A smarter way to divvy up turnaround money
Doug McRae has a sharp eye and a rational mind. A retired vice president in the publishing division of McGraw-Hill who follows state education policy closely, McRae saw the state’s peculiar recommendations for distributing $316 million in federal money this fall for turning around the worst performing schools and thought, There’s got to be a better way.
So McRae spent a good part of Saturday and Sunday creating a new formula for dividing up School Improvement Grant dollars that strikes me as fair and sound. Instead of giving huge sums – up to $6 million — indiscriminately, for the most part, to 63 schools and goose eggs to a dozen schools in Los Angeles Unified and 18 other schools, he’s come up with a set of reasonable criteria that school districts – even those that would get less than they had hoped – would have a hard time disputing.
McRae sent his proposal yesterday to the State Board of Education, which has to vote on spending the money today, and shared his idea with me. The state Department of Education jammed the State Board by waiting till late Friday to release its proposal for spending the money. But the State Board shouldn’t be rubber-stamping bad policies, because there’s no time to consider alternatives.
Out of 188 schools that made the persistently lowest performing list, 113 applied for a School Improvement Grant, using one of the four options required by the feds (see yesterday for an explanation): closure, restart (bringing in a charter school operator); turnaround (replacing the principal and at least half the teaching staff) and transformation (the most flexible, least punitive model).

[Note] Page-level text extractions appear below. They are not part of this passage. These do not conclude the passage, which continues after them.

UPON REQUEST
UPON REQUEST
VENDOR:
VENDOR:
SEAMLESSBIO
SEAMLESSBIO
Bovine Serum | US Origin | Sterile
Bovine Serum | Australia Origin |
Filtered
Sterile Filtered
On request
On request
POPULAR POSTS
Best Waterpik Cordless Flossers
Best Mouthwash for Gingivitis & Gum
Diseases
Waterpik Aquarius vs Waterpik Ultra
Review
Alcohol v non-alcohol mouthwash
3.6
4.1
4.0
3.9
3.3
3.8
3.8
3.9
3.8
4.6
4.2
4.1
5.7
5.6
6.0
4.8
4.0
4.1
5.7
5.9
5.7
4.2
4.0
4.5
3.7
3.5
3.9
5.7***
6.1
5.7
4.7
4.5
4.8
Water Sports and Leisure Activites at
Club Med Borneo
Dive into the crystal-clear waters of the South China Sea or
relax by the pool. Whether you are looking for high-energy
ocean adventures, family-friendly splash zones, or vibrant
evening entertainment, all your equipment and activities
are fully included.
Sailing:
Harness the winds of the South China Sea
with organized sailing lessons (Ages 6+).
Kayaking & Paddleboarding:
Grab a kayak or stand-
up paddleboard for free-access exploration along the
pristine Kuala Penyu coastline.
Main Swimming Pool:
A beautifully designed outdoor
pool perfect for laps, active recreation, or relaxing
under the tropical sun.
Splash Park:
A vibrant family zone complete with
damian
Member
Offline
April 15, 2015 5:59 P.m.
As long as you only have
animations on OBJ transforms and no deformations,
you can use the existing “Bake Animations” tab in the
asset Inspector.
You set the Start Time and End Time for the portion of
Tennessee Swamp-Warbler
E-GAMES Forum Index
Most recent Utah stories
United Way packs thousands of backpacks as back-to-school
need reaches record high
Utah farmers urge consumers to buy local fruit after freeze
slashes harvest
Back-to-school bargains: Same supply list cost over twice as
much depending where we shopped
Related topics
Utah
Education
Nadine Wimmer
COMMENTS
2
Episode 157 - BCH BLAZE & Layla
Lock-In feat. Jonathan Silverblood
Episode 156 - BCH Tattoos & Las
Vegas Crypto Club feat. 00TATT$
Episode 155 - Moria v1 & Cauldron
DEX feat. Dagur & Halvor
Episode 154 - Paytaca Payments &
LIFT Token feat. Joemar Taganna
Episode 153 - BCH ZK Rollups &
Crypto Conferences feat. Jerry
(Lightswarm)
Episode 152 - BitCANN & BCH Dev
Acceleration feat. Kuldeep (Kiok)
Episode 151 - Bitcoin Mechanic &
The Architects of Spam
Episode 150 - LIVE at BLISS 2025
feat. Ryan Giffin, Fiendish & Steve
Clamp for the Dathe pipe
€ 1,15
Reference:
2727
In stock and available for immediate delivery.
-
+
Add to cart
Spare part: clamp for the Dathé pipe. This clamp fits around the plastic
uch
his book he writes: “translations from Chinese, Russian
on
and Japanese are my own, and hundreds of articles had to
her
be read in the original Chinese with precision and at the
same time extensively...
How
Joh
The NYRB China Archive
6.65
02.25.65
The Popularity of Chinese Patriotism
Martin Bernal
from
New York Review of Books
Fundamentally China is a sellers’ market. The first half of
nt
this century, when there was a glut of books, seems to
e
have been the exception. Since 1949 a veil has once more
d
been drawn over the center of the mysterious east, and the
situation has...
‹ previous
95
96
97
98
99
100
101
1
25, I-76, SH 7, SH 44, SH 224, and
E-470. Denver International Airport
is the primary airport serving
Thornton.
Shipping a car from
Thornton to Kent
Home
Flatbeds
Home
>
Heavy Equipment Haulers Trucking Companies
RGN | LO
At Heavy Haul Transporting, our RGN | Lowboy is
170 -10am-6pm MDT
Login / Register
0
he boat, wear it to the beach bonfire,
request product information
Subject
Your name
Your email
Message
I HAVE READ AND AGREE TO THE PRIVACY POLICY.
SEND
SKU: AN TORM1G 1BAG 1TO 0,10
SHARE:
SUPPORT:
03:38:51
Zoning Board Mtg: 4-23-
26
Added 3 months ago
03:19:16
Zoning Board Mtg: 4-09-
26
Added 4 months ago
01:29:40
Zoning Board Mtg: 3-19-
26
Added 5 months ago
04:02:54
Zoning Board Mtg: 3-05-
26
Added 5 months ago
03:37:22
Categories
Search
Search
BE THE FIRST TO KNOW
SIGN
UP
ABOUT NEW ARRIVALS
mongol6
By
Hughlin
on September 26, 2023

State officials felt bound by a federal guideline dictating how to distribute the money: Grants must go first to districts that applied for every school on the list, giving basically the maximum amount, regardless of how big the school is or which of the four options they chose. That left no money for nine districts that sought $99 million for 30 schools. As McRae noted, with so little time to get the SIG applications to the state, districts like Los Angeles, with dozens of schools on the list, made a prudent decision to write applications for the ones they felt most in need.
McRae went back to look at the state’s application that the feds approved and found that, sure enough, the State Board had made it clear that it would consider “other factors, such as . . . . the selected intervention model, school enrollment, and the overall quality of LEA (district) applications.”
So, if McRae is right, the State Board should have the authority to reject the Ed Department’s rigid read of the feds’ intent for the money.
Formula based on three factors
McRae proposes allocating money based on three factors: school enrollment, type of intervention model and academic standing. Some of the schools on the list aren’t among those with the worst API scores; they’re in the lowest 20, ever 30 percent of schools. Those would get less money than those in the lowest decile, which one could assume would need it more.
It makes no sense to give elementary schools with 450 students as much money as high schools with 1,500 students, but that’s what the state did. McRae would give the maximum to schools with more than 1,000 students, 75 percent to schools with between 500 and 1,000 and 50 percent for small schools.
He’d also give the maximum amount to schools that chose the turnaround model, which requires the most drastic changes, 80 percent for the most popular option, transformation, 60 percent for charter conversion and 20 percent for the closure option, since the expense involves winding down operations.
State officials should be pressed to explain why they didn’t take this approach.